Authorization policy

  • R9 — Only registered service clients (client-credentials clients, id#115) flagged token_exchange_allowed MAY use this grant. A normal user client cannot exchange.
  • R10 — A client MAY be restricted to a set of allowed downstream audience values; requesting an audience outside the set → invalid_target.
  • R11invalid_request / invalid_grant / invalid_target / insufficient_scope errors per RFC 8693 §2.2.2, mapped to Koder error IDs.

Security constraints

  • R12 — No privilege escalation: the issued token is a strict downscope of the subject token (R7) with an unchanged tenant (R4) and a recorded actor (R6).
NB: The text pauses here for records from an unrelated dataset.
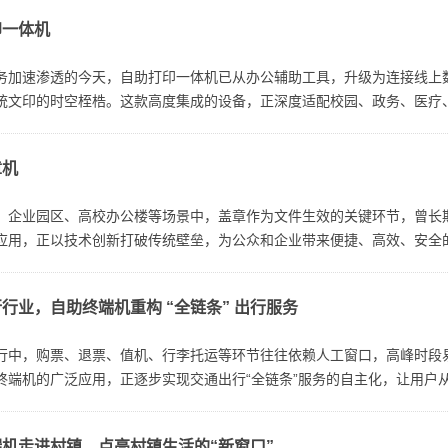
印一体机
务加速渗透的今天，自助打印一体机已从办公辅助工具，升级为连接线上数
统文印的时空桎梏。这款高度集成的设备，正深度适配校园、政务、医疗
章机
、企业园区、高校办公楼等场景中，盖章作为文件生效的关键环节，曾长
应用，正以技术创新打破传统壁垒，为公众和企业带来便捷、高效、安全的盖
行业，自助终端机重构 “全链条” 出行服务
行中，购票、退票、值机、行李托运等环节往往依赖人工窗口，高峰时段
端机的广泛应用，正逐步实现交通出行“全链条”服务的自主化，让用户从“被
机走进村镇，点亮村镇生活的“新窗口”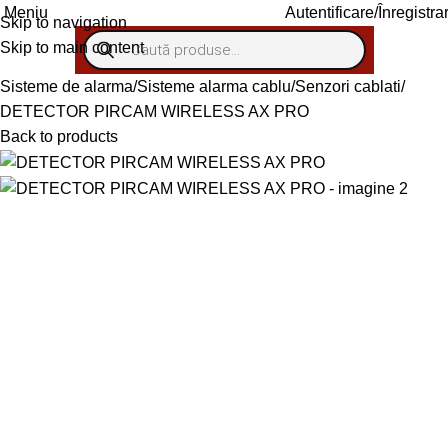
Autentificare/Înregistra
Meniu
Skip to navigation
Skip to main content
Sisteme de alarma
Sisteme alarma cablu
Senzori cablati
DETECTOR PIRCAM WIRELESS AX PRO
Back to products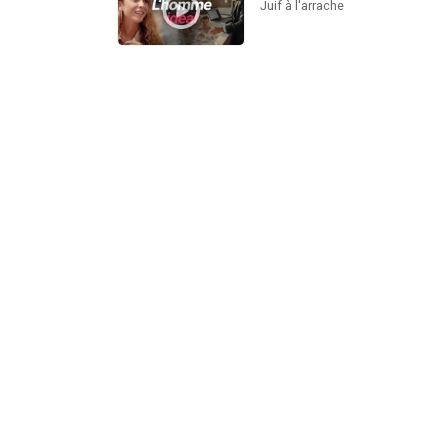
Juif à l'arrache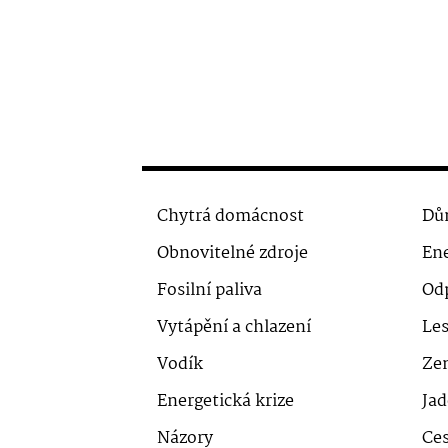
Chytrá domácnost
Dů
Obnovitelné zdroje
Ene
Fosilní paliva
Od
Vytápění a chlazení
Le
Vodík
Ze
Energetická krize
Jad
Názory
Ces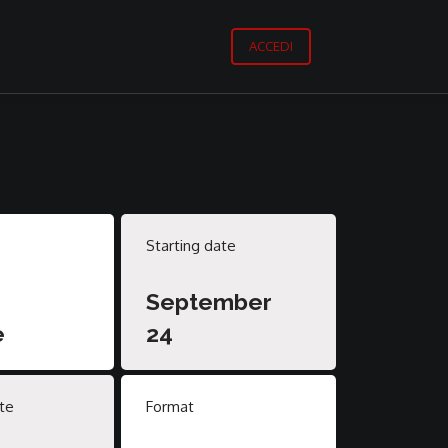
ACCEDI
Starting date
September
e
24
te
Format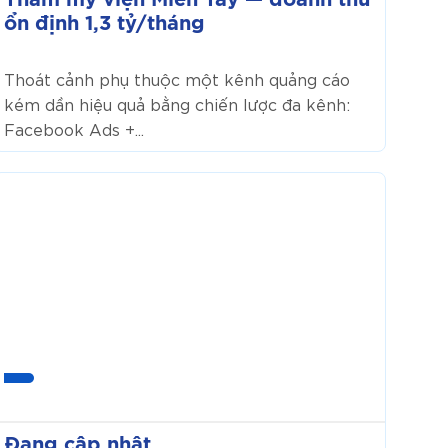
Thẩm mỹ viện Miền Tây — doanh thu
tỷ/tháng
ổn định 1,3 tỷ/tháng
Thoát cảnh phụ thuộc một kênh quảng cáo
kém dần hiệu quả bằng chiến lược đa kênh:
Facebook Ads +...
Đang
cập
nhật
Đang cập nhật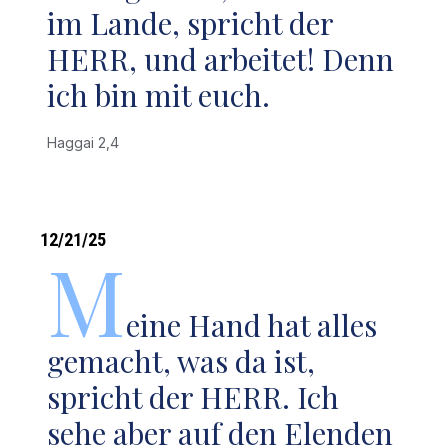
im Lande, spricht der
HERR, und arbeitet! Denn
ich bin mit euch.
Haggai 2,4
12/21/25
M
eine Hand hat alles
gemacht, was da ist,
spricht der HERR. Ich
sehe aber auf den Elenden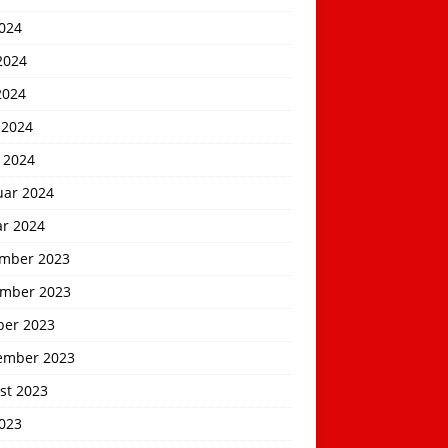
2024
2024
2024
 2024
 2024
uar 2024
ar 2024
mber 2023
mber 2023
ber 2023
ember 2023
st 2023
2023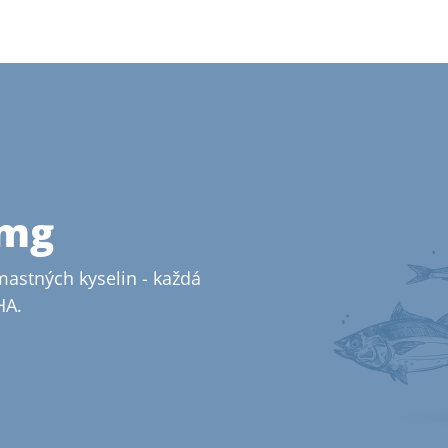
 mg
astných kyselin - každá
HA.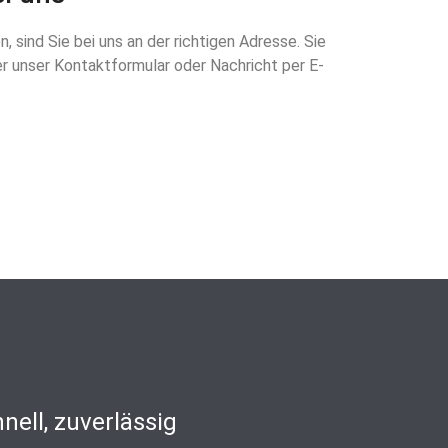
sind Sie bei uns an der richtigen Adresse. Sie
er unser Kontaktformular oder Nachricht per E-
nell, zuverlässig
It cannot be exchanged again for a broader token.
  • R13 — Exchanges are audited unconditionally (actor, subject sub, tenant, audience, granted scope).

Tests (outline)

  • T1 — exchange a user token for audience=sandbox → issued token has same tenant_id+sub, aud=sandbox, act.sub=<client>, scope ⊆ subject.
  • T2 — requesting a scope absent from the subject token → it is dropped (not granted).
  • T3 — a non-service / non-flagged client → unauthorized_client.
  • T4 — requesting an audience outside the client's allowlist → invalid_target.
  • T5 — issued TTL ≤ subject remaining TTL and ≤ ceiling.

Consumers

  • Koder Kli (products/dev/kli, KLI-001/1e-ii): klid exchanges the inbound user token for an audience=sandbox token and presents it to services/ai/sandbox so each session runs in the user's tenant.
  • Any future Koder gateway/proxy that fans a user request into downstream Koder services.

Prior art in-tree

services/foundation/id/engine/services/admin/internal/handler/impersonation_http.go already issues short-lived act-stamped tokens — the token-exchange grant generalizes that issuer to a self-service, scope-downscoping, audience-bound, non-admin path.